# Fair price for an 04' or 05' Litespeed



## New_World_Man (Feb 12, 2007)

It seems the final prices on ebay are all over the map on Litespeeds since there are not a lot being sold, much less in the same size. So what would a fair price be for a 2004 or 2005 Tuscany be?


----------



## CoLiKe20 (Jan 30, 2006)

grupo? wheels?


----------



## rmsmith (Feb 15, 2007)

The Tuscany is a really nice all-round bicycle frame, and for "used" in the 2004/2005 vintage should fetch $750 to $1250 for the frame, fork, and headset bearings.


----------



## New_World_Man (Feb 12, 2007)

Ultegra level groupo and real design wheelset (I will probably replace the wheels).


----------



## axebiker (Aug 22, 2003)

Probably over $2000 the way things have been lately. I don't know why, but they sem to be fetching some good prices since they're no longer available through CC.


----------



## surferdude69 (Mar 28, 2010)

I got a litespeed 04 Tuscany frameset for sale, it's a new frame. the toptube was too short for me, so it's been sitting in my spare room for years size 55cm Im looking for € 1200 for it.
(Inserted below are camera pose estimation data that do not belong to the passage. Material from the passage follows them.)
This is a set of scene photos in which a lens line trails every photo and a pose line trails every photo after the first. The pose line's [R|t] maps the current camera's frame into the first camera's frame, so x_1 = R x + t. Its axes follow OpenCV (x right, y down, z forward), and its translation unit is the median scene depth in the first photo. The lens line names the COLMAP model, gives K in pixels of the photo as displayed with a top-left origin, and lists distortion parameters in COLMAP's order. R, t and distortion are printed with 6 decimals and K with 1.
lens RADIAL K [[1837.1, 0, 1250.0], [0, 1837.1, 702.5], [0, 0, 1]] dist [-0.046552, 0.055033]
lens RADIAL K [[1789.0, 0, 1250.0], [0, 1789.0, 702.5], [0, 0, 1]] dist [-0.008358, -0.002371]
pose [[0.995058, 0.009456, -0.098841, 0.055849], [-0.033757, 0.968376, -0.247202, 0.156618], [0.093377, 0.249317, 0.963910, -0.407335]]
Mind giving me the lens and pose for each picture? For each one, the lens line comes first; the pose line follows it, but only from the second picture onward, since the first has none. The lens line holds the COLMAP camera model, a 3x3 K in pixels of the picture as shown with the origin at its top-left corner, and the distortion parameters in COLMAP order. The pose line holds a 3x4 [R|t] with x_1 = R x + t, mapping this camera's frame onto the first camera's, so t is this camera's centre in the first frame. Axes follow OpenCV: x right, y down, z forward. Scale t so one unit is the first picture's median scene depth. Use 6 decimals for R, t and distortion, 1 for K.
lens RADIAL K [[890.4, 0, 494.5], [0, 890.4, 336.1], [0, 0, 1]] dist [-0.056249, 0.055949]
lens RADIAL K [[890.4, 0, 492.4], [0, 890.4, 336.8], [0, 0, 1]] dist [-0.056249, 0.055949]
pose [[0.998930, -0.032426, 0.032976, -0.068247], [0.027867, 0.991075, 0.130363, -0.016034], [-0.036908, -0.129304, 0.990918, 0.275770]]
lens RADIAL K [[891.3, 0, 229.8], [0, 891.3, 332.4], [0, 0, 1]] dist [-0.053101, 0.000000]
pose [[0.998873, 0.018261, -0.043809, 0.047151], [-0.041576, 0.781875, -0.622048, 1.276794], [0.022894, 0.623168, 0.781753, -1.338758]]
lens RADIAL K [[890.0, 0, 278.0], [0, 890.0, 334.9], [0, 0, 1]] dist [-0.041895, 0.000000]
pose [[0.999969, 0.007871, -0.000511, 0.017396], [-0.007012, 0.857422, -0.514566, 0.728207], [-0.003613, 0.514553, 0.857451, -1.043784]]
Im living in Ireland, Pm me if you are interested...:thumbsup:


----------



## jaimemmm (Apr 17, 2007)

*tuscany price*

I just sold my 2003 tuscany in dec.on ebay. My bike included all dura ace except for the shifters which were ultegra. The wheels were neuvations. my bike was a 53 cm. and it was in excellent condition. I purchased my bike at colorado cyclist when they were blowing out the frames for about 12 or 13 hundred. I was going to build up the frame but the salesman ask me if I would be interested in a complete bike? I asked what he had? he told me he had a complete built tuscany with ultergra and mavic krysiums elite for 1800.00. This bike was a showroom bike. I just had to jump all over that. I bought it. It was a great deal, I stole that bike. I later purchased a 54cm. merlin cyrene and decided to sell my tuscany. I got 1200.00. I kept the mavic wheels ($650.00) and sold the tuscany with the neuvation wheels. I ended up. It was like buying the bike for 1,800.00 and selling the bike for 1,500.00. I did lose money on the dura ace parts but I don't think about it much because I got a good price on the components. It was the same time the new dura ace came out. I also think I did pretty good on the transaction because I purchased my 2002 merlin cyrene brand new for 900.00. It seems to me for some reason 52-50cm. or smaller bikes go for top dollar. Perhaps they are harder to find. I have seen an occasional tuscany going for top dollar, but right now it is a byers market on e-bay. My guess is that the tuscany will sell for 1,300 to 1,500 dollars.


----------